Brain injuries are often called the “silent injury” because a person might look perfectly normal but their lives have been changed forever by their injury. The first step is to recognize that you have actually suffered a brain injury. After more than thirty years of representing head injured clients, we have noticed that a person’s spouse or friends are the first to notice a brain injury. If you experienced a blow to or a serious jolt of your head and you are experiencing one or more of the following symptoms, you should ask your doctor if you have a traumatic brain injury (TBI).
What Changes In My Thinking Indicate a Brain Injury?
- Do you more often forget names, numbers, appointments, or things you said you
- Is it harder to follow a conversation among several people?
- Is it harder to follow the plot of a movie, or remember what a speaker said?
- Do you often re-read something you just read because you can not remember?
- Do you get lost more easily?
- Do people tell you they didn’t know what you meant by something? Or that you used
a different word than you think you used?
- Is it more difficult to remember what you should be doing next?
- Is it harder to learn a new procedure or task?
- Is it harder to write notes while a speaker goes on to a new topic?
- Do you sometimes forget to plan for something important?
What Changes In My Emotions Indicate a Brain Injury?
- Do you laugh or cry more often, or at times that are not appropriate?
- Do you lose your temper or get impatient more easily?
- Have you recently had problems on a job, or serious arguments with others?
- Does your spouse, close friend, or child get angry at you more often, or seem
afraid of you?
- Are you more sad or depressed than before?
- Do you get restless, irritated, or agitated more often?
- Do you have more trouble sleeping?
What Physical Changes Indicate a Brain Injury?
- Does noise bother you more than before?
- Do you lose your balance more often?
- Do you have blurred or double vision?
- Do you have headaches more often?
- Do you find that you can’t smell or taste things as well as before?
- Is speech more difficult, or do people find it difficult to understand your words?
- Have you had seizures?
These and symptoms like them are often signs of a traumatic brain injury (TBI).

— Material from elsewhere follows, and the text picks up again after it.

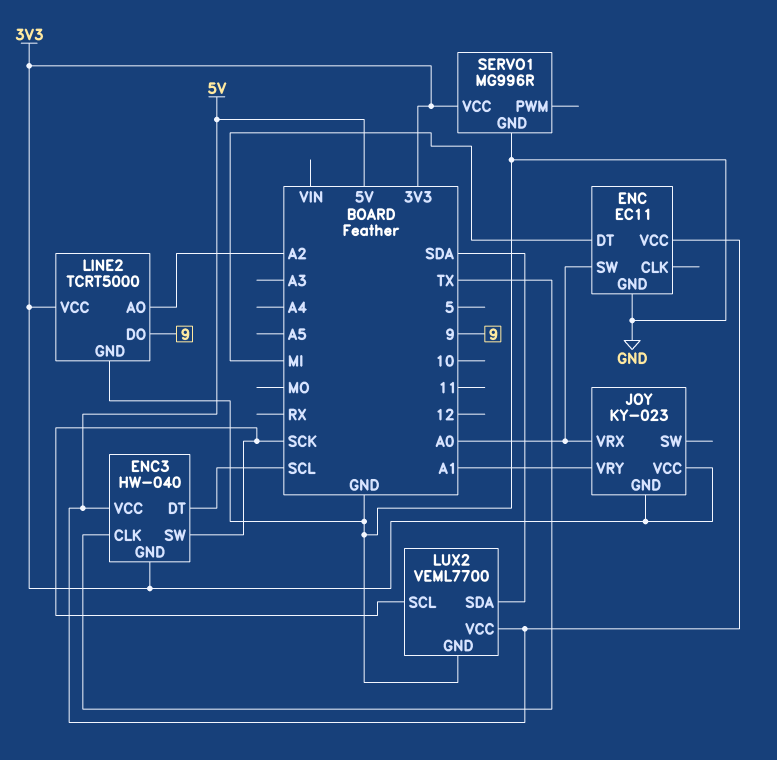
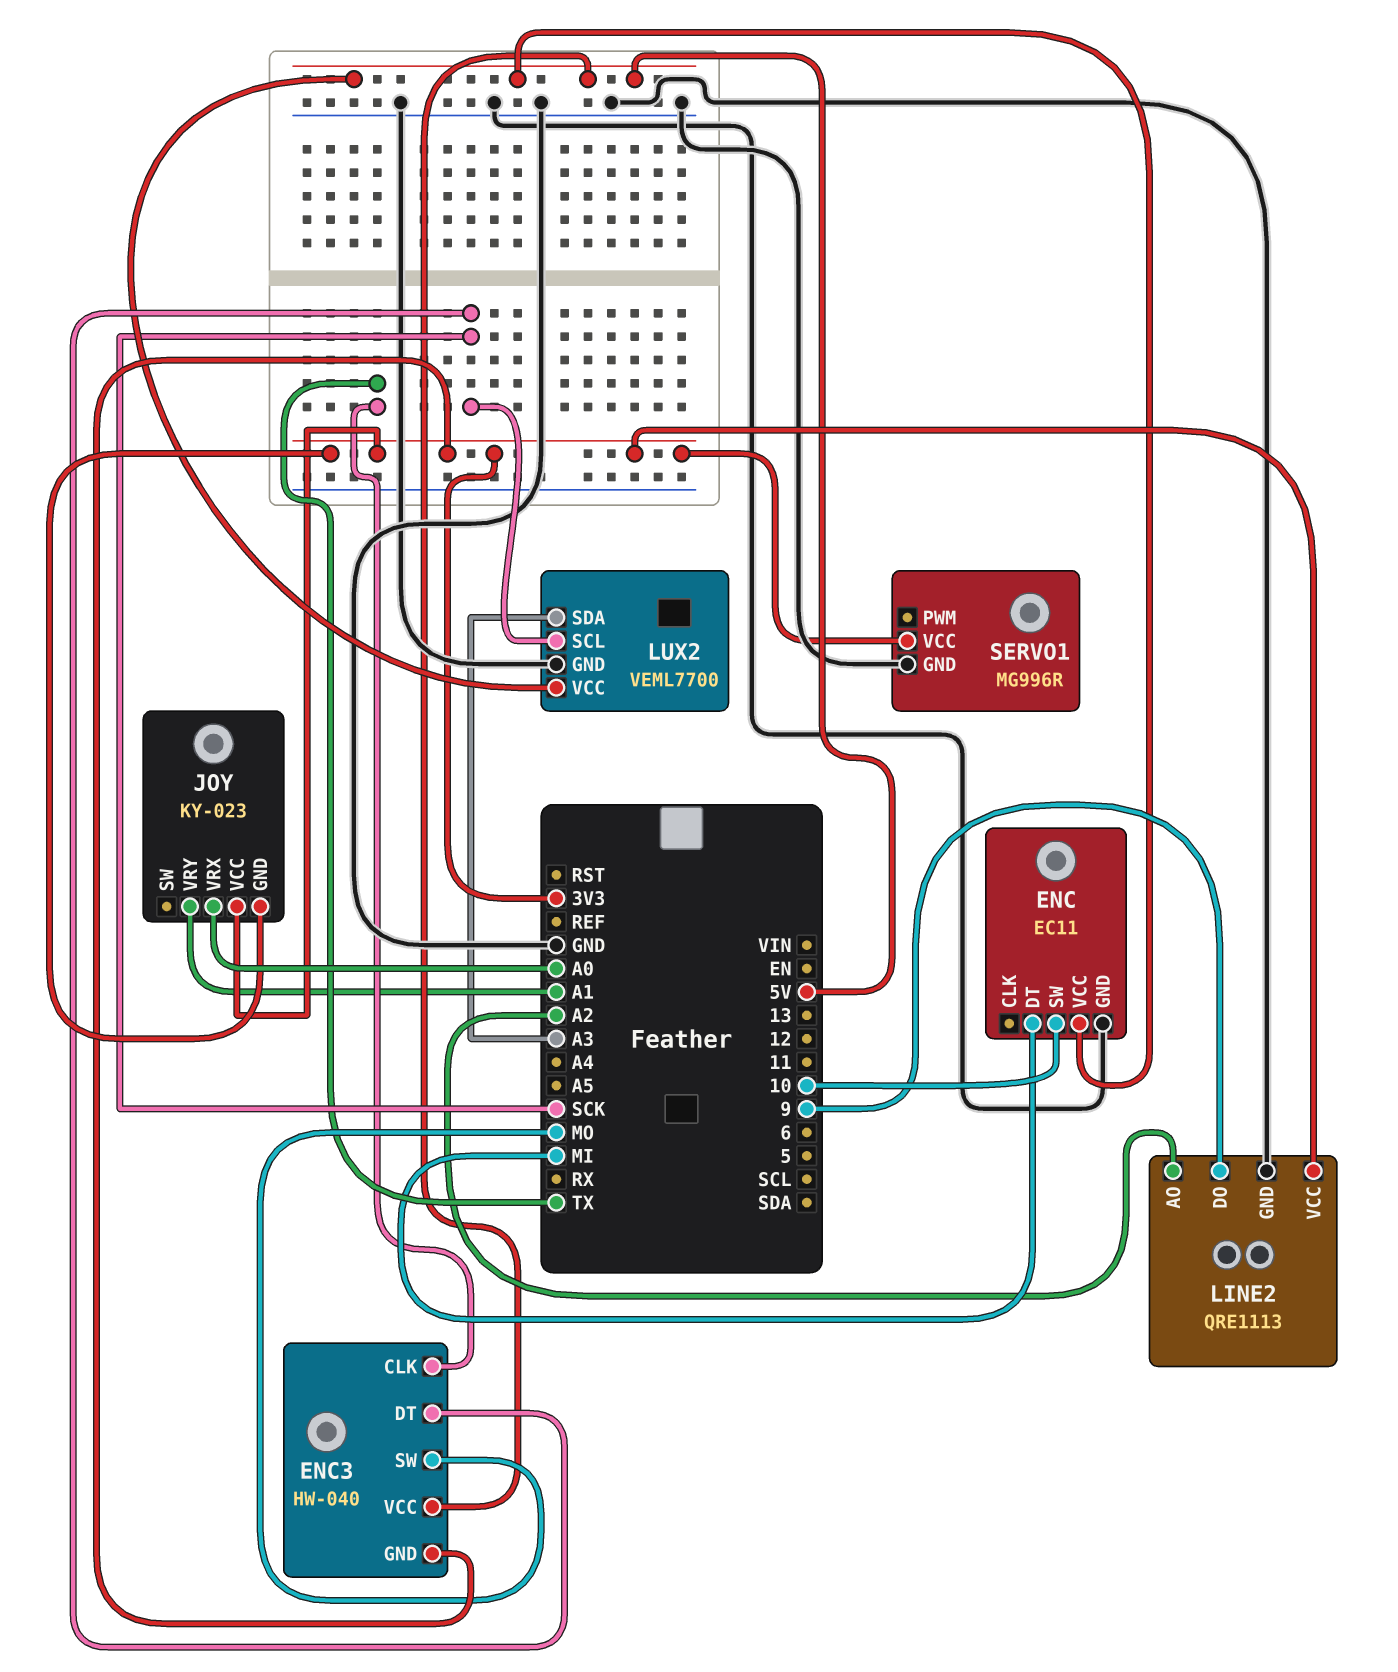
ENC pin SW: A0 -> 10
ENC3 pin DT: SCL -> SCK
ENC3 pin SW: SCK -> MO
LINE2: TCRT5000 -> QRE1113
LUX2 pin SDA: SDA -> A3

If you have suffered a blow or a serious jolt to the head and have symptoms like these, we urge you to ask your doctor if these symptoms indicate you have a traumatic brain injury. Your doctor will likely refer you to a neuropsychologist for testing to see if you have a TBI and to grade the seriousness of the TBI.
How Do I Find The Right Lawyer to Handle My Brain Injury Lawsuit?
Start by finding a lawyer who has had experience in handling many brain injury lawsuits in the past. Because a person with a brain injury often looks perfectly healthy, it is difficult to prove the injury to a jury or a judge. A lawyer who understands the symptoms of TBI and the details of neuropsychological testing can make all the difference in convincing the jury or judge that you have suffered a TBI. For example, Houston attorney Richard LaGarde has over 30 years of experience in representing clients who have suffered brain injuries in both Texas and Louisiana. He has presented testimony from numerous neuropsychologists and neurologists in both Texas and Louisiana to prove that his clients suffered brain injuries even in cases where there were no physical signs of injury.
Next, find a lawyer who is an expert in trial work and is respected by his fellow lawyers and by judges. One of the best indicators of that experience and respect is board certification. For example, attorney Richard LaGarde is board certified by the Texas Board of Legal Specialization in both Personal Injury Trial Law and in Civil Trial Law, a distinction achieved by less than one-half of one percent of Texas attorneys.